AN OVERARCHING APPROACH
We need to acknowledge that ALL beneficiaries of the much-needed Melbourne-Canberra-Sydney-Brisbane high-speed rail (HSR) should pay towards its construction, not just the relatively few unlucky people who happen to be located near the rail line, or in any new town close to the railway.
Therefore, this should not only include people in the cities of Melbourne, Canberra, Sydney and Brisbane, but also in the whole of Victoria, the Australian Capital Territory (ACT), New South Wales and Queensland who would also be served by the new HSR as a most valuable alternative to existing airline and ‘slow’ rail travel.

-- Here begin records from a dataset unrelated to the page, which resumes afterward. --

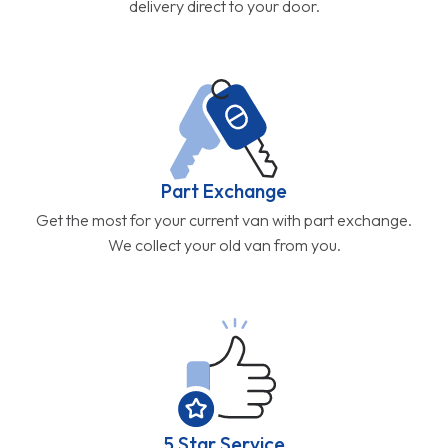
delivery direct to your door.
Part Exchange
Get the most for your current van with part exchange.
We collect your old van from you.
5 Star Service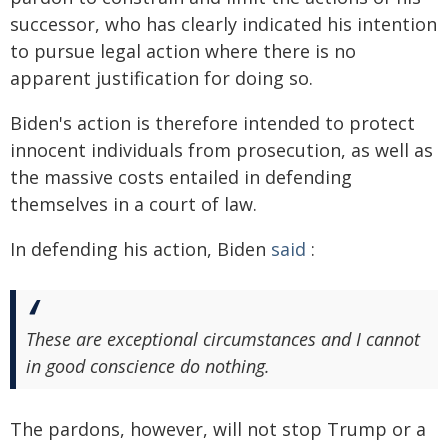
successor, who has clearly indicated his intention
to pursue legal action where there is no
apparent justification for doing so.
Biden's action is therefore intended to protect
innocent individuals from prosecution, as well as
the massive costs entailed in defending
themselves in a court of law.
In defending his action, Biden
said
:
These are exceptional circumstances and I cannot
in good conscience do nothing.
The pardons, however, will not stop Trump or a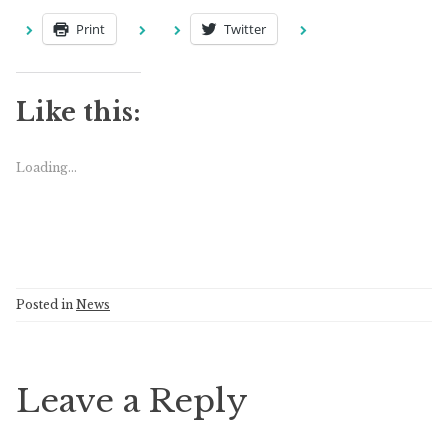
Print
Twitter
Like this:
Loading...
Posted in
News
Leave a Reply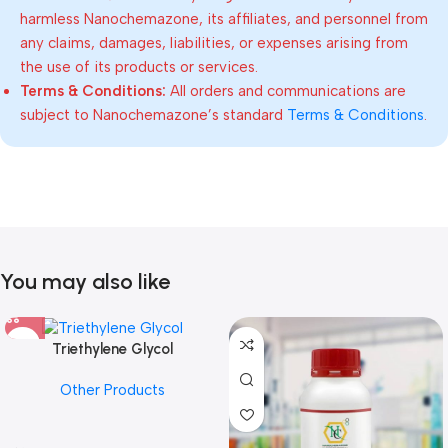
harmless Nanochemazone, its affiliates, and personnel from
any claims, damages, liabilities, or expenses arising from
the use of its products or services.
Terms & Conditions:
All orders and communications are
subject to Nanochemazone’s standard
Terms & Conditions
.
You may also like
Triethylene Glycol
Other Products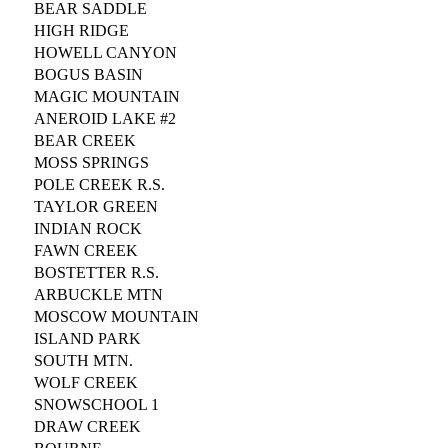
BEAR SADDLE
HIGH RIDGE
HOWELL CANYON
BOGUS BASIN
MAGIC MOUNTAIN
ANEROID LAKE #2
BEAR CREEK
MOSS SPRINGS
POLE CREEK R.S.
TAYLOR GREEN
INDIAN ROCK
FAWN CREEK
BOSTETTER R.S.
ARBUCKLE MTN
MOSCOW MOUNTAIN
ISLAND PARK
SOUTH MTN.
WOLF CREEK
SNOWSCHOOL 1
DRAW CREEK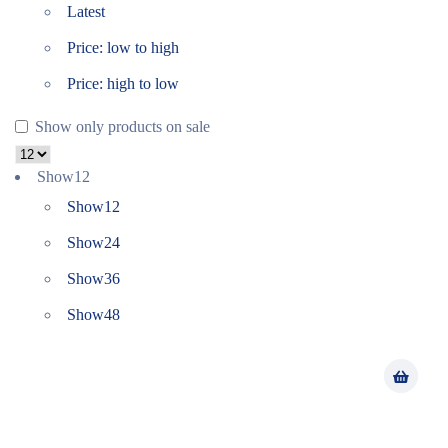
Latest
Price: low to high
Price: high to low
Show only products on sale
Show
12
Show
12
Show
24
Show
36
Show
48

There is, say, 1800 kilometres of rail @ $100,000,000 per kilometre. So, we have an estimated cost of AUD$180,000,000,000 which includes the rail line and high-speed trainsets. This is more than generous in relation to international parameters.
It should be noted that the value of existing rail and airline services are currently reflected to varying degrees in the current land values of these states and the ACT at 30 June 2024, as displayed in the national accounts (ABS Catalogue 5204, Table 61), namely: –
NSW $3758.9 billion
Vic $2468.1 billion
Qld $1723.7 billion
ACT $ 145.6 billion
Total $8096.3 billion (i.e. $8.096 trillion)

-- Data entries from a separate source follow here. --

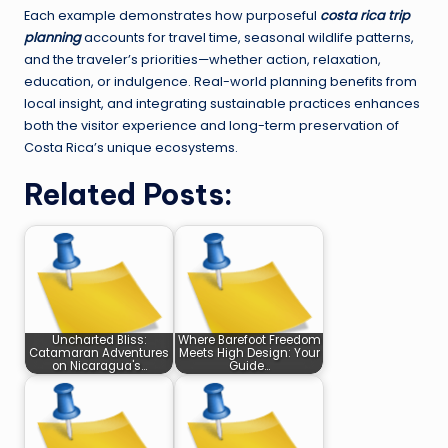
Each example demonstrates how purposeful
costa rica trip
planning
accounts for travel time, seasonal wildlife patterns,
and the traveler’s priorities—whether action, relaxation,
education, or indulgence. Real-world planning benefits from
local insight, and integrating sustainable practices enhances
both the visitor experience and long-term preservation of
Costa Rica’s unique ecosystems.
Related Posts:
Uncharted Bliss:
Where Barefoot Freedom
Catamaran Adventures
Meets High Design: Your
on Nicaragua's…
Guide…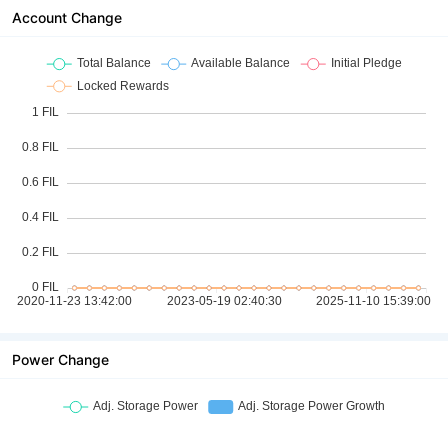
Account Change
Power Change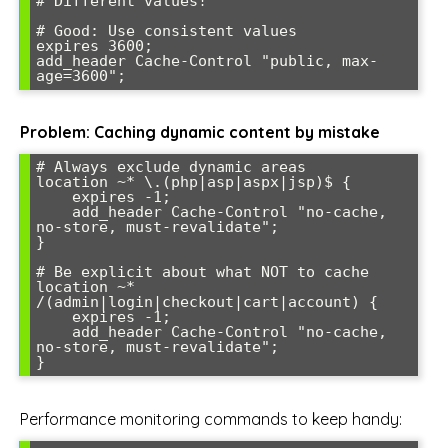
# Different values!

# Good: Use consistent values

expires 3600;

add_header Cache-Control "public, max-
Problem: Caching dynamic content by mistake
# Always exclude dynamic areas

location ~* \.(php|asp|aspx|jsp)$ {

    expires -1;

    add_header Cache-Control "no-cache, 
no-store, must-revalidate";

}

# Be explicit about what NOT to cache

location ~* 
/(admin|login|checkout|cart|account) {

    expires -1;

    add_header Cache-Control "no-cache, 
no-store, must-revalidate";

Performance monitoring commands to keep handy:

These land values will have a tendency to increase year by year in any event. However, the announcement of the HSR project will have further immediate impact on increasing property values, dependent upon each property’s location as assessed by local real estate markets.
Assuming recovery of the $180 billion cost over a period of twenty years, this notionally represents an amount of $9 billion a year.
The aforementioned land values will increase anyway–such that future rates in the dollar should decline—so the rate to be struck now would only be about 1/10th of a cent in the dollar! Actually, $0.0011 x $8,096,300,000,000 = $8.9 billion pa.
Clearly, this method of ‘value capture’ is the fairest, cheapest and most efficient approach to fund the proposed HSR. It obviously requires cooperation between Australian federal, state and local governments in connection with existing municipal valuations.